I don't talk about my beliefs in depth very often. I don't feel like I need to. I also don't go around telling other people that their personal beliefs are wrong. I don't like it when people do it to me, ergo I don't do it to others (there's that morality that I supposedly don't have at work again).

I have raised my children to be open minded. At the moment, I have one Buddhist/Taoist, one atheist, and one who is finding Catholicism very interesting. I'm happy for them to take whatever path they choose and I respect their beliefs. I've made a point of reading and learning about other people's faiths so I can try to understand where they're coming from. I think it's the least I can do.

I wish other people felt the same way about my beliefs.

So, for the record: I am NOT a christian.

I am an atheist.

I an an infidel who would rather slit her own throat than bow to Allah or any other so-called 'god' if it came right down to it.

I don't believe in a virgin birth, a messiah, a deity, in life after death, in a corporeal resurrection or that the bible is a divine piece of work.

I don't believe in heaven.

I don't believe in hell.

I don't celebrate Christmas, but I'm ok with people that do.

I don't pray, but if you do I'm cool with that too.

I am not afraid to stand up for my beliefs if I need to. I'm also not afraid to live and let live.

I may not agree with what you think, say, or how you live your life, but I respect and will defend your right to do any and all of those things.

I am not afraid of dying. I nearly did it once myself already and I've helped many people in their last moments. It's not scary to me anymore.

I am an atheist.

A happy one.

(And maybe a Pastafarian, too.
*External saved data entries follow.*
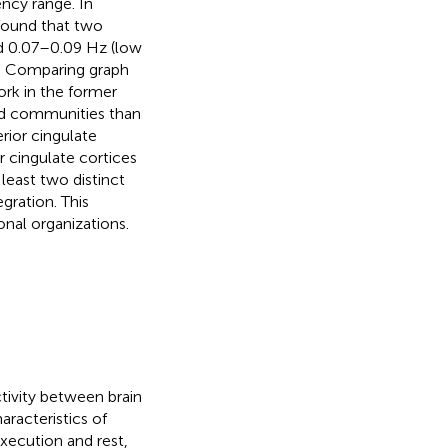
ency range. In
found that two
d 0.07–0.09 Hz (low
y. Comparing graph
ork in the former
ied communities than
rior cingulate
r cingulate cortices
least two distinct
gration. This
onal organizations.
ctivity between brain
aracteristics of
xecution and rest,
I have been touched by His Noodly Appendage...ask me if you don't know what I'm talking about).


Chapati said...

Hey Ninja, I feel exactly the same way, with the difference that after a lot of deliberation I am Hindu. I was very lucky to be taught about religion in a tolerant way, and I think it is a very personal thing which should not be forced onto people. I hate being preached at by anyone - Christian, Muslim, Atheist or even Hindu. In fact its the Hindu ones that annoy me the most...being told what I 'should' believe/follow as a 'good Hindu' completely contradicts everything I was taught and love about the faith.
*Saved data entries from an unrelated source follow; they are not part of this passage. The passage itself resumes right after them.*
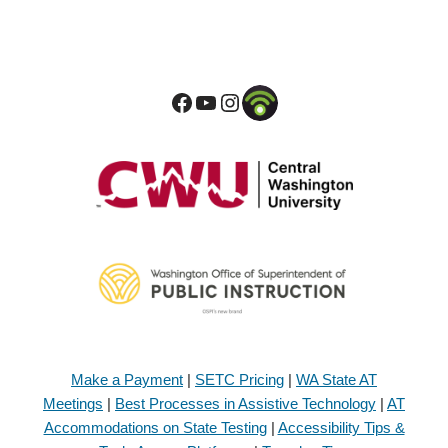
Make a Payment
|
SETC Pricing
|
WA State AT
Meetings
|
Best Processes in Assistive Technology
|
AT
Accommodations on State Testing
|
Accessibility Tips &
Good on you for exploring and following your beliefs. The conception of atheists having no morals is one that pisses me off even more than being preached at.

Oh, and good on you for giving your children the room to follow theirs too!

Oh boy, I wrote a lot...this is a subject I feel very strongly about!!

RD said...


My thought is this:

God should be irrelevant to how how act. One should act out of the goodness of their heart instead of an reward in the after life.

I walked away from the church when I was 13.

icemanof92 said...

I am an atheist as well. I was raised Catholic and never really agreed with it. My immediate family knows my beliefs but I just yes my extended to death because I can't be bothered arguing with them (there are several sunday school teachers and eucharistic ministers in that bunch). I still celebrate christmas and easter, probably because I like presents and candy and the Easter bunny ;) but there is really no religious element to these holidays for me. Some people tell me I'm going to hell and others say "God loves ya anyway". In the end its all meaningless- when I die my heart will stop and my brain activity will dissolve to nothing and that will be that.